Berufungsgericht spricht Gaston Vogel frei
Berufungsgericht spricht Gaston Vogel frei
Eine umstrittene Wortwahl in einem offenen Brief an die Bürgermeisterin der Stadt Luxemburg brachte Me Gaston Vogel auf die Anklagebank. Nach einem Freispruch Ende 2021 in erster Instanz legte die Staatsanwaltschaft Berufung ein. Der Anwalt musste sich deshalb im vergangenen November vor dem Berufungsgericht wegen Aufrufs zum Hass (Incitation à la haine) verantworten. Am Dienstag bestätigten die Richter nun das Urteil aus erster Instanz und sprachen den Angeklagten von den Vorwürfen frei.
Die Vorwürfe hatte der 85-Jährige vor Gericht stets bestritten. Er habe lediglich auf eine akute Problematik im Zusammenhang mit dem organisierten Bettlerwesen und Menschenhandel aufmerksam machen wollen und dafür eine härtere Sprache genutzt. Bei der Urteilsverkündung war der Angeklagte nicht anwesend. Dem Vernehmen nach vertrat er zeitgleich selbst einen Mandanten.
Sein Strafverteidiger Me François Prum zeigte sich jedoch über die Entscheidung der Richter erfreut: „Für uns ist es die einzig richtige Entscheidung.“ Der Brief sei damals im Zuge einer öffentlichen Debatte entstanden. Gaston Vogel habe Druck auf die Politik ausüben wollen. „Er hat das auf seine Art und Weise ausgedrückt, aber in einem öffentlichen Kontext. Deshalb konnte er einen härteren Sprachgebrauch nutzen, als es im Rahmen der Meinungsfreiheit normalerweise zugelassen wird“, so François Prum.
Freispruch auch für Medien
In einem offenen Brief an die Bürgermeisterin der Stadt Luxemburg hatte Gaston Vogel im August 2015 im Zusammenhang mit Bettlern aus Rumänien unter anderem von Begriffen wie Gestank („puanteurs“) und Abschaum („racaille“) Gebrauch gemacht. Ein Auszug: „L’air est rempli des puanteurs que dégagent les cortèges quotidiens de mendiants dégueulasses, insolents qui, grâce aux largesses des intelligents accords de Schengen, nous viennent, sans aucun contrôle, de la lointaine Roumanie. (…) Personne ne s’occupe de cette racaille.“
Das Schreiben war sowohl von RTL als auch vom „Lëtzebuerger Journal“ als Leserbrief veröffentlicht worden. Dies hatte heftige Reaktionen und Kritik zur Folge. Die Ligue des droits de l'Homme reichte sowohl Klage gegen den Anwalt als auch die Organe, die das Schreiben weiterverbreitet hatten, ein. Die Staatsanwaltschaft nahm Ermittlungen auf.
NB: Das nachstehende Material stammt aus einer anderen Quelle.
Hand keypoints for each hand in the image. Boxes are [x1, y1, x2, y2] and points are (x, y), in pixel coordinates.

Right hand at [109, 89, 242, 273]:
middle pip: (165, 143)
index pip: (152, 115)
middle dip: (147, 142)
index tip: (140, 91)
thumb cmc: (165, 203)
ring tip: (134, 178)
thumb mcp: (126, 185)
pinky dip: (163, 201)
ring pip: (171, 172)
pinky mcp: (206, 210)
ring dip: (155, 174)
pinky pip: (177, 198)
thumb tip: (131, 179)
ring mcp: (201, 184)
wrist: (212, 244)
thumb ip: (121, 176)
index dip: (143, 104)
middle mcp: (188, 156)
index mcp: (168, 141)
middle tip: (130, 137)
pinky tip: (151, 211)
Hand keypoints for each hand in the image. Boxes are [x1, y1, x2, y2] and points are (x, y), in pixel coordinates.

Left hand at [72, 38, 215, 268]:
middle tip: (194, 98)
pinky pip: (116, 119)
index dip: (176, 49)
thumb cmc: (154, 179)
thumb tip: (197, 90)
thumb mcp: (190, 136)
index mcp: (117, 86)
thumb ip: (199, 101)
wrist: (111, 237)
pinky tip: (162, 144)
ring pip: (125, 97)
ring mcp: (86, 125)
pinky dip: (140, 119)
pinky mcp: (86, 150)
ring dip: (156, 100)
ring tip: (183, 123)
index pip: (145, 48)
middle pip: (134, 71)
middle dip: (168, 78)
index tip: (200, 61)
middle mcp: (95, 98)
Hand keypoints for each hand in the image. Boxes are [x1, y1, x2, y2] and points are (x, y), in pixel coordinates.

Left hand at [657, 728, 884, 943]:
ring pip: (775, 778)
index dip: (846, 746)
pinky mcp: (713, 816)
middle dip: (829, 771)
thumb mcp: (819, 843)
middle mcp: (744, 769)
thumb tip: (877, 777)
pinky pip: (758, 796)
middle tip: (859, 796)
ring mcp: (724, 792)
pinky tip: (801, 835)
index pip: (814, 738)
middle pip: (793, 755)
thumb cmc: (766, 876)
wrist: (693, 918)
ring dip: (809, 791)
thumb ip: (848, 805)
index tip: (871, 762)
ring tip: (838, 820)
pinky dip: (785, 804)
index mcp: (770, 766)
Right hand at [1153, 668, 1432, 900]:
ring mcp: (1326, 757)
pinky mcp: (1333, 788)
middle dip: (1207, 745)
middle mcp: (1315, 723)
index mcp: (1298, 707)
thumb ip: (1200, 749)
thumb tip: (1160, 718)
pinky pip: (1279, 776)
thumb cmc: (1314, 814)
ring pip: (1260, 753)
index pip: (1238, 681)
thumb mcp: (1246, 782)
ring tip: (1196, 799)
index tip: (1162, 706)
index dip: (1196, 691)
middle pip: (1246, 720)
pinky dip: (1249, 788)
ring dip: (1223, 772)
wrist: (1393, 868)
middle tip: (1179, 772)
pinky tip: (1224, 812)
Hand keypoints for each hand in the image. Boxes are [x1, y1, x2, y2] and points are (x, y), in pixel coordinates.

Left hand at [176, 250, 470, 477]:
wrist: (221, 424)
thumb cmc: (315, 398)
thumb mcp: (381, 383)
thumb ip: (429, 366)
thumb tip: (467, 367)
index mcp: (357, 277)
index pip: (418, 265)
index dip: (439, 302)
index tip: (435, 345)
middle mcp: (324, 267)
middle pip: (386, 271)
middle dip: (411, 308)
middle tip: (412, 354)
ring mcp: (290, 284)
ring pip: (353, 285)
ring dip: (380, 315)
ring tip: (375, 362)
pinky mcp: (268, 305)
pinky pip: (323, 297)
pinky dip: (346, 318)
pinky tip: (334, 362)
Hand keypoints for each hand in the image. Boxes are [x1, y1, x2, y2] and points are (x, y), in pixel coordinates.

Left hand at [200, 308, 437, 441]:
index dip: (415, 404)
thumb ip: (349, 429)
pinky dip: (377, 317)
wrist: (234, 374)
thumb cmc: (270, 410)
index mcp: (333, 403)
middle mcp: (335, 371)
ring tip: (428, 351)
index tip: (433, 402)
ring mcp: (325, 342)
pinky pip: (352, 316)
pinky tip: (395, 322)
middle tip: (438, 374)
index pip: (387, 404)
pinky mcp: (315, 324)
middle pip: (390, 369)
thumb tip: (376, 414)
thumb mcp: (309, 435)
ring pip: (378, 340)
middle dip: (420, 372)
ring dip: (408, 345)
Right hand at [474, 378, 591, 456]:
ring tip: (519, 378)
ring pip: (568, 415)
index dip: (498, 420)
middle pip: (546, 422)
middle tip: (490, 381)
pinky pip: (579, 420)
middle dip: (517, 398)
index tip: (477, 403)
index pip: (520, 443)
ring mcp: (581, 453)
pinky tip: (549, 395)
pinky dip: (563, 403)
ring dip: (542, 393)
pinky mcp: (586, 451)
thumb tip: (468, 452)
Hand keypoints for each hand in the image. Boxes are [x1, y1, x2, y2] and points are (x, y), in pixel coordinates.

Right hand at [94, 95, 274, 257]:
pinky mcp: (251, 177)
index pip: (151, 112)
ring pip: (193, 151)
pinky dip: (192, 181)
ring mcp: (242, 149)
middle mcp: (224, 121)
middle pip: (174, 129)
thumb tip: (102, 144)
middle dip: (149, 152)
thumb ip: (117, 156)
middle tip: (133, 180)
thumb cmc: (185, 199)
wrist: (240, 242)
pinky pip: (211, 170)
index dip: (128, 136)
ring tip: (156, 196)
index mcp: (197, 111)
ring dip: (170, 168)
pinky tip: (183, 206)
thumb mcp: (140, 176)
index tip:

Schließlich mussten sich ebenfalls das Unternehmen hinter RTL, CLT-Ufa, und ein damaliger Redakteur des „Journal“, der die Veröffentlichung des Leserbriefs verantwortet haben soll, verantworten. Auch für sie endete das Gerichtsverfahren in zweiter Instanz nun mit einem Freispruch.
In ihrem Strafantrag hatte die Vertreterin der Generalstaatsanwaltschaft im vergangenen November derweil für Gaston Vogel eine Geldstrafe in Höhe von mindestens 2.500 Euro gefordert. Die Medienvertreter sollten derweil keine Strafe, sondern eine Aussetzung der Urteilsverkündung (Suspension du prononcé) erhalten. In diesem Fall halten die Richter zwar die Schuld des Angeklagten fest, legen aber keine Strafe fest.
Das Urteil ist noch nicht rechtskräftig. Alle Parteien haben 30 Tage Zeit, um einen Antrag auf Kassation einzureichen. Vor dem Kassationshof geht es letzten Endes aber nicht mehr um die Schuldfrage. Vielmehr stehen dort formale Punkte im Mittelpunkt, etwa ob die Prozeduren vorschriftsmäßig eingehalten sowie alle Rechtsprinzipien gewahrt wurden.